WHAT THE TASK REQUIRES: Present every line of text from the records below as a single numbered list, leaving out blank lines and omitting the pictures.

Items listed in a dataset:
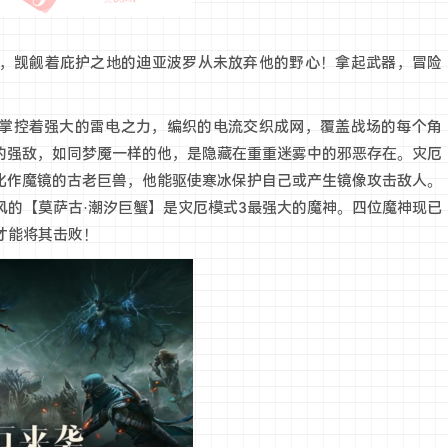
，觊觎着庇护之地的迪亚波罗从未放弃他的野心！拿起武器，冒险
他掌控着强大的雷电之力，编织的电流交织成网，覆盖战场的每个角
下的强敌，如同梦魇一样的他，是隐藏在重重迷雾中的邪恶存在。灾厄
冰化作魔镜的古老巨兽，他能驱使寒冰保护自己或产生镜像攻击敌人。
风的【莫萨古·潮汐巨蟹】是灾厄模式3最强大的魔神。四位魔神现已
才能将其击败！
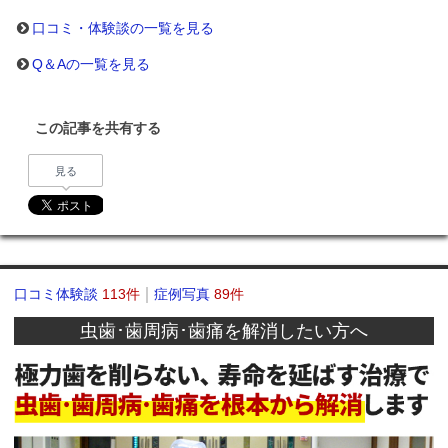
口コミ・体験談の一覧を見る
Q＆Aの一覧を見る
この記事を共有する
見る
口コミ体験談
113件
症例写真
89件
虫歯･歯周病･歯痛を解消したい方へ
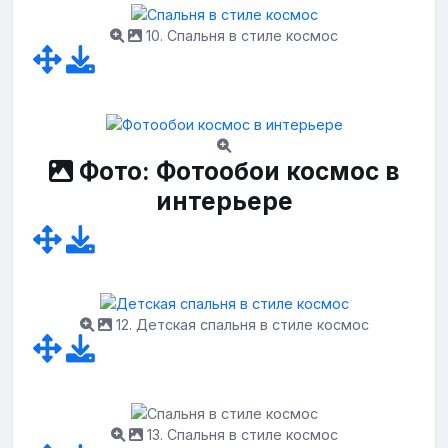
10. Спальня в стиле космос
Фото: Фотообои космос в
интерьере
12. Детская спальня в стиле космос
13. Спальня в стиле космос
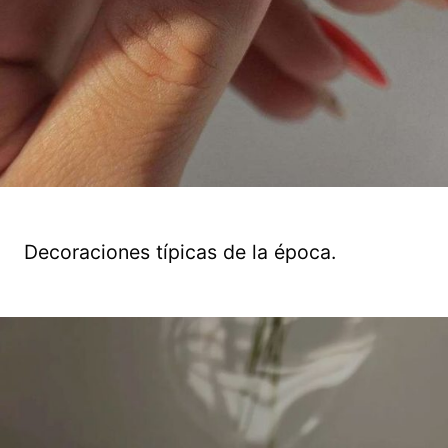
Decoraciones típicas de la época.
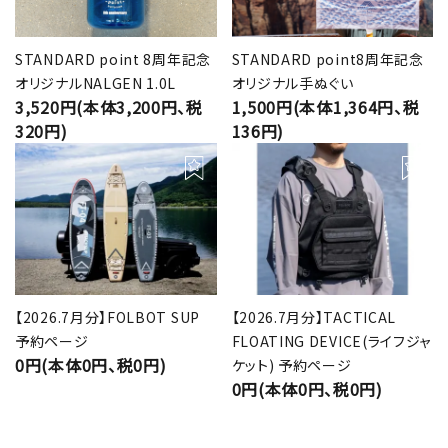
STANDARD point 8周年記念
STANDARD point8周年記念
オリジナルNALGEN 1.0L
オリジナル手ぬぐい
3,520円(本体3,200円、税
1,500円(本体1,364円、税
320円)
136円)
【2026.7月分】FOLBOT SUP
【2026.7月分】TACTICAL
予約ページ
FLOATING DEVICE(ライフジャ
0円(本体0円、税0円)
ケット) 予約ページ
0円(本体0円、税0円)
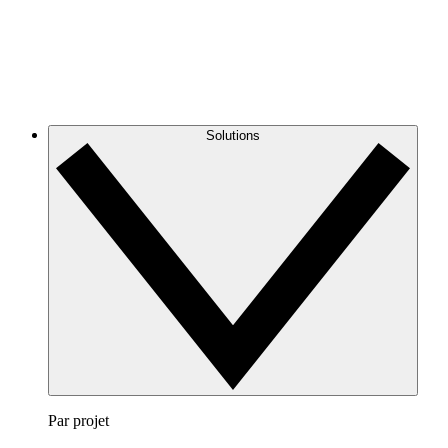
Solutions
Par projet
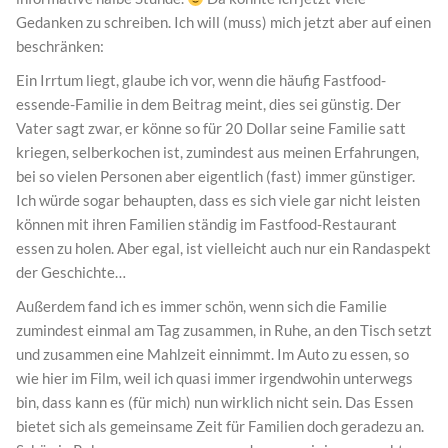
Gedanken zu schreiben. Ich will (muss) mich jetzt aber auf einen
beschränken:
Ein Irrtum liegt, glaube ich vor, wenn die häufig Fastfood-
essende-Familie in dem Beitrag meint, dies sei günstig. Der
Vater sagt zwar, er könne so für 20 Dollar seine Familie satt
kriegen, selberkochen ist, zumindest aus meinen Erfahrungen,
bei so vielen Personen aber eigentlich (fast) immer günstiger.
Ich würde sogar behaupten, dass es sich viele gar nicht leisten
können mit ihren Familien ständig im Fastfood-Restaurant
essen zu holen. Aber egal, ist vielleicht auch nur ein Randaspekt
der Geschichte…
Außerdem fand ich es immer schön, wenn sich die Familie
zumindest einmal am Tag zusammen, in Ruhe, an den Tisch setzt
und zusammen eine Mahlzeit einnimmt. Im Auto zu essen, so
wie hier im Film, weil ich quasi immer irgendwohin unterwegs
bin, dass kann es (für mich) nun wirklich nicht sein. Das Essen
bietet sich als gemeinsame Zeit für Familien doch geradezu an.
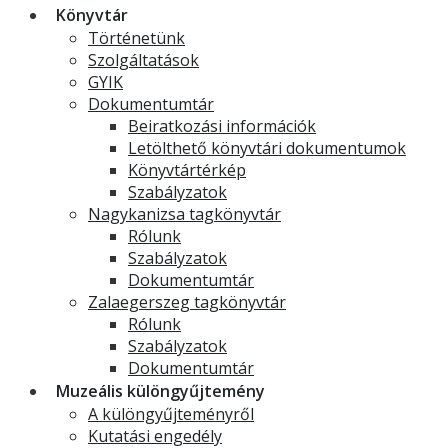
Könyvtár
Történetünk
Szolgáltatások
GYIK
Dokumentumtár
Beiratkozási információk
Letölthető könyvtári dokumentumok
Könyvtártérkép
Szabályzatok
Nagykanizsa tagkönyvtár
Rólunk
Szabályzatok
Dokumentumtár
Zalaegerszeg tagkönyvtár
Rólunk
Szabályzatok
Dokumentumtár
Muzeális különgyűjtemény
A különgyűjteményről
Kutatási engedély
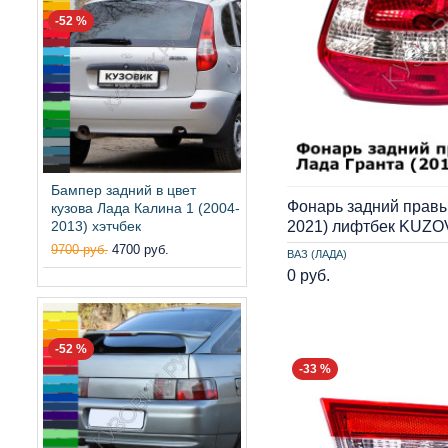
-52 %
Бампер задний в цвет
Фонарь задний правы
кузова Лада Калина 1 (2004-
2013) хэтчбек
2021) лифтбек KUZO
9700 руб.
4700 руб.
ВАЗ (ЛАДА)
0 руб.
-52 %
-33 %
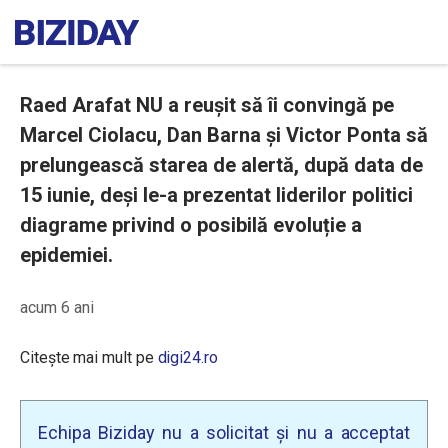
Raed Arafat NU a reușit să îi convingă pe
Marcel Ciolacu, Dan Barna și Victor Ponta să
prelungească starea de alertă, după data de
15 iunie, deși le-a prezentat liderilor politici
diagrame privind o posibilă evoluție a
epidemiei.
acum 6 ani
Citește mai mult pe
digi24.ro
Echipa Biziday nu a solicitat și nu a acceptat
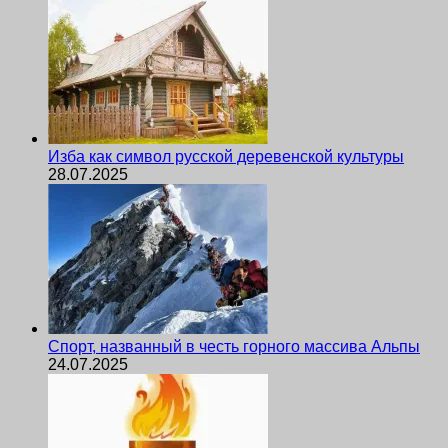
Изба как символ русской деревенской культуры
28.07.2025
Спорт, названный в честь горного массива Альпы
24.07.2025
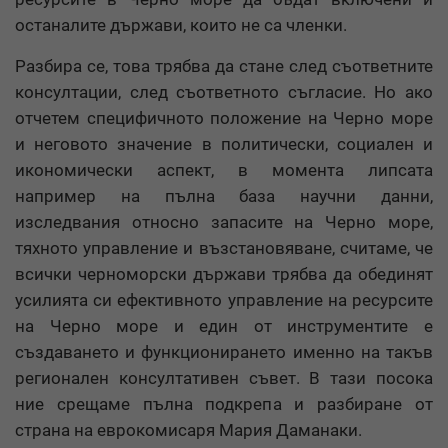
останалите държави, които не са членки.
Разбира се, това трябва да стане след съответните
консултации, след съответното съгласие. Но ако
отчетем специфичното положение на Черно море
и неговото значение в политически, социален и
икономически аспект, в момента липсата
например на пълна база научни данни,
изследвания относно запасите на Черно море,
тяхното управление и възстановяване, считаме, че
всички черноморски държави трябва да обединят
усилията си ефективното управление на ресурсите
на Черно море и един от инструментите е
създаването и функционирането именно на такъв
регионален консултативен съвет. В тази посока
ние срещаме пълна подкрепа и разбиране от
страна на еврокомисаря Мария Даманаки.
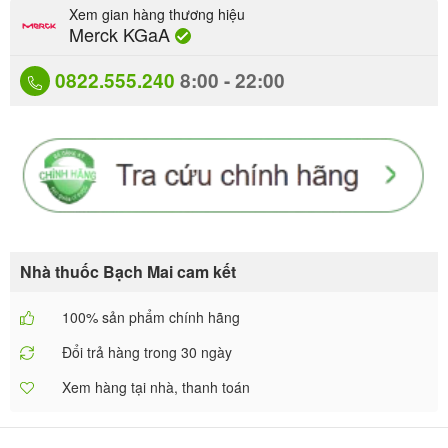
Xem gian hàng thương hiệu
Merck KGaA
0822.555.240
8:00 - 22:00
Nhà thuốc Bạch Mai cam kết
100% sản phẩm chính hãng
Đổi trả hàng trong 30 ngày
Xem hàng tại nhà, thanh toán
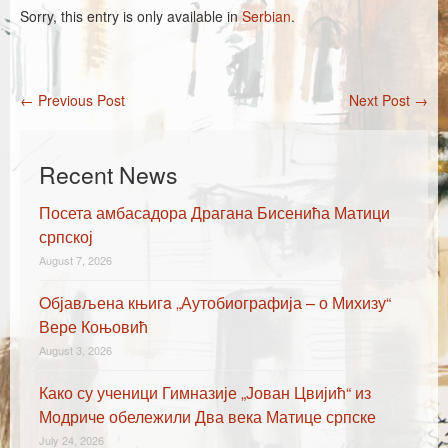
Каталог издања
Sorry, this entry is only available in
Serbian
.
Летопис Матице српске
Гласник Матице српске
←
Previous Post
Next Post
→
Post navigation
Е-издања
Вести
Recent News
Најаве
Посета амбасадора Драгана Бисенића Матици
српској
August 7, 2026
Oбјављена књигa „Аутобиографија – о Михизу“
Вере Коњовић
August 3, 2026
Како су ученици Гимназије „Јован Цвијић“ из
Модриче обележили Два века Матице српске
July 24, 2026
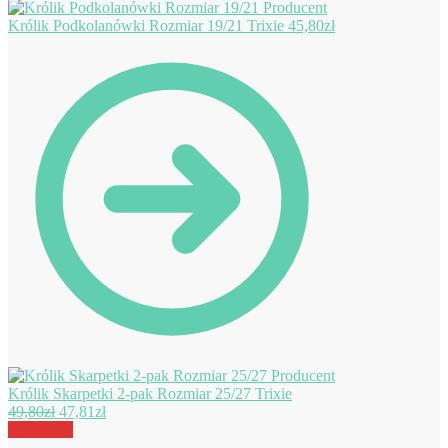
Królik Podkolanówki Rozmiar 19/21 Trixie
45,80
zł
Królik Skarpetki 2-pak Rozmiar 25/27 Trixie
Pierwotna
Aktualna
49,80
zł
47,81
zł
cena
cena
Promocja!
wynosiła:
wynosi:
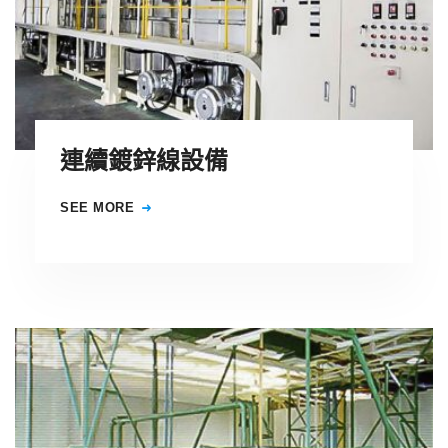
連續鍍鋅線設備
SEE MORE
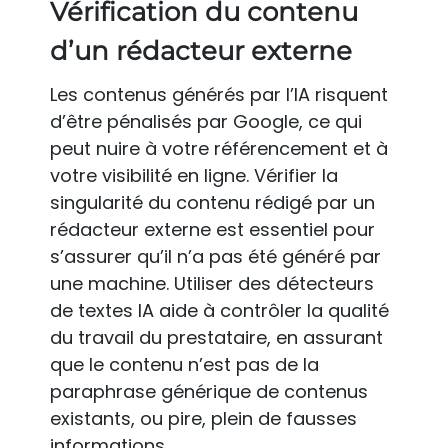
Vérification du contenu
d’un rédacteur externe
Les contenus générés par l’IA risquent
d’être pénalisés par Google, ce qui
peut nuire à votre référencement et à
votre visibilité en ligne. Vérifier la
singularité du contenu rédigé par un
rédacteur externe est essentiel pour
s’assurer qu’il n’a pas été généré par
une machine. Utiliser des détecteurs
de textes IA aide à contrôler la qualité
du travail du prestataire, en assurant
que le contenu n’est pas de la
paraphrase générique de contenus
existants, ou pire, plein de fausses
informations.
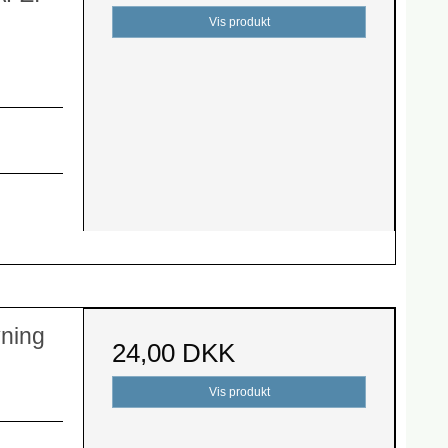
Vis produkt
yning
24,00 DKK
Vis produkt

YOUR SOLUTION:
1. ，觊觎着庇护之地的迪亚波罗从未放弃他的野心！拿起武器，冒险
2. 他掌控着强大的雷电之力，编织的电流交织成网，覆盖战场的每个角
3. 下的强敌，如同梦魇一样的他，是隐藏在重重迷雾中的邪恶存在。灾厄
4. 冰化作魔镜的古老巨兽，他能驱使寒冰保护自己或产生镜像攻击敌人。
5. 风的【莫萨古·潮汐巨蟹】是灾厄模式3最强大的魔神。四位魔神现已
6. 才能将其击败！
7. 口コミ・体験談の一覧を見る
8. Q＆Aの一覧を見る
9. この記事を共有する
10. 見る
11. 口コミ体験談
12. 113件
13. 症例写真
14. 89件
15. 虫歯･歯周病･歯痛を解消したい方へ
16. 10. Спальня в стиле космос
17. Фото: Фотообои космос в
18. интерьере
19. 12. Детская спальня в стиле космос
20. 13. Спальня в стиле космос
21. Decoraciones típicas de la época.
22. STANDARD point 8周年記念
23. STANDARD point8周年記念
24. オリジナルNALGEN 1.0L
25. オリジナル手ぬぐい
26. 3,520円(本体3,200円、税
27. 1,500円(本体1,364円、税
28. 320円)
29. 136円)
30. 【2026.7月分】FOLBOT SUP
31. 【2026.7月分】TACTICAL
32. 予約ページ
33. FLOATING DEVICE(ライフジャ
34. 0円(本体0円、税0円)
35. ケット) 予約ページ
36. 0円(本体0円、税0円)
37. Solutions
38. Par projet
39. Gedanken zu schreiben. Ich will (muss) mich jetzt aber auf einen
40. beschränken:
41. Ein Irrtum liegt, glaube ich vor, wenn die häufig Fastfood-
42. essende-Familie in dem Beitrag meint, dies sei günstig. Der
43. Vater sagt zwar, er könne so für 20 Dollar seine Familie satt
44. kriegen, selberkochen ist, zumindest aus meinen Erfahrungen,
45. bei so vielen Personen aber eigentlich (fast) immer günstiger.
46. Ich würde sogar behaupten, dass es sich viele gar nicht leisten
47. können mit ihren Familien ständig im Fastfood-Restaurant
48. essen zu holen. Aber egal, ist vielleicht auch nur ein Randaspekt
49. der Geschichte…
50. Außerdem fand ich es immer schön, wenn sich die Familie
51. zumindest einmal am Tag zusammen, in Ruhe, an den Tisch setzt
52. und zusammen eine Mahlzeit einnimmt. Im Auto zu essen, so
53. wie hier im Film, weil ich quasi immer irgendwohin unterwegs
54. bin, dass kann es (für mich) nun wirklich nicht sein. Das Essen
55. bietet sich als gemeinsame Zeit für Familien doch geradezu an.
56. Könyvtár
57. Történetünk
58. Szolgáltatások
59. GYIK
60. Dokumentumtár
61. Beiratkozási információk
62. Letölthető könyvtári dokumentumok
63. Könyvtártérkép
64. Szabályzatok
65. Nagykanizsa tagkönyvtár
66. Rólunk
67. Szabályzatok
68. Dokumentumtár
69. Zalaegerszeg tagkönyvtár
70. Rólunk
71. Szabályzatok
72. Dokumentumtár
73. Muzeális különgyűjtemény
74. A különgyűjteményről
75. Kutatási engedély
76. -52 %
77. Бампер задний в цвет
78. Фонарь задний правы
79. кузова Лада Калина 1 (2004-
80. 2013) хэтчбек
81. 2021) лифтбек KUZO
82. 9700 руб.
83. 4700 руб.
84. ВАЗ (ЛАДА)
85. 0 руб.
86. -52 %
87. -33 %
88. Raed Arafat NU a reușit să îi convingă pe
89. Marcel Ciolacu, Dan Barna și Victor Ponta să
90. prelungească starea de alertă, după data de
91. 15 iunie, deși le-a prezentat liderilor politici
92. diagrame privind o posibilă evoluție a
93. epidemiei.
94. acum 6 ani
95. Citește mai mult pe
96. digi24.ro
97. Echipa Biziday nu a solicitat și nu a acceptat
98. Изба как символ русской деревенской культуры
99. 28.07.2025
100. Спорт, названный в честь горного массива Альпы
101. 24.07.2025
102. останалите държави, които не са членки.
103. Разбира се, това трябва да стане след съответните
104. консултации, след съответното съгласие. Но ако
105. отчетем специфичното положение на Черно море
106. и неговото значение в политически, социален и
107. икономически аспект, в момента липсата
108. например на пълна база научни данни,
109. изследвания относно запасите на Черно море,
110. тяхното управление и възстановяване, считаме, че
111. всички черноморски държави трябва да обединят
112. усилията си ефективното управление на ресурсите
113. на Черно море и един от инструментите е
114. създаването и функционирането именно на такъв
115. регионален консултативен съвет. В тази посока
116. ние срещаме пълна подкрепа и разбиране от
117. страна на еврокомисаря Мария Даманаки.
118. Xem gian hàng thương hiệu
119. Merck KGaA
120. 0822.555.240
121. 8:00 - 22:00
122. Nhà thuốc Bạch Mai cam kết
123. 100% sản phẩm chính hãng
124. Đổi trả hàng trong 30 ngày
125. Xem hàng tại nhà, thanh toán
126. Каталог издања
127. Sorry, this entry is only available in
128. Serbian
129. .
130. Летопис Матице српске
131. Гласник Матице српске
132. ←
133. Previous Post
134. Next Post
135. →
136. Post navigation
137. Е-издања
138. Вести
139. Recent News
140. Најаве
141. Посета амбасадора Драгана Бисенића Матици
142. српској
143. August 7, 2026
144. Oбјављена књигa „Аутобиографија – о Михизу“
145. Вере Коњовић
146. August 3, 2026
147. Како су ученици Гимназије „Јован Цвијић“ из
148. Модриче обележили Два века Матице српске
149. July 24, 2026
150. Królik Podkolanówki Rozmiar 19/21 Trixie
151. 45,80
152. zł
153. Królik Skarpetki 2-pak Rozmiar 25/27 Trixie
154. Pierwotna
155. Aktualna
156. 49,80
157. zł
158. 47,81
159. zł
160. cena
161. cena
162. Promocja!
163. wynosiła:
164. wynosi:
165. 連續鍍鋅線設備
166. SEE MORE
167. Vérification du contenu
168. d’un rédacteur externe
169. Les contenus générés par l’IA risquent
170. d’être pénalisés par Google, ce qui
171. peut nuire à votre référencement et à
172. votre visibilité en ligne. Vérifier la
173. singularité du contenu rédigé par un
174. rédacteur externe est essentiel pour
175. s’assurer qu’il n’a pas été généré par
176. une machine. Utiliser des détecteurs
177. de textes IA aide à contrôler la qualité
178. du travail du prestataire, en assurant
179. que le contenu n’est pas de la
180. paraphrase générique de contenus
181. existants, ou pire, plein de fausses
182. informations.
183. Vis produkt
184. yning
185. 24,00 DKK
186. Vis produkt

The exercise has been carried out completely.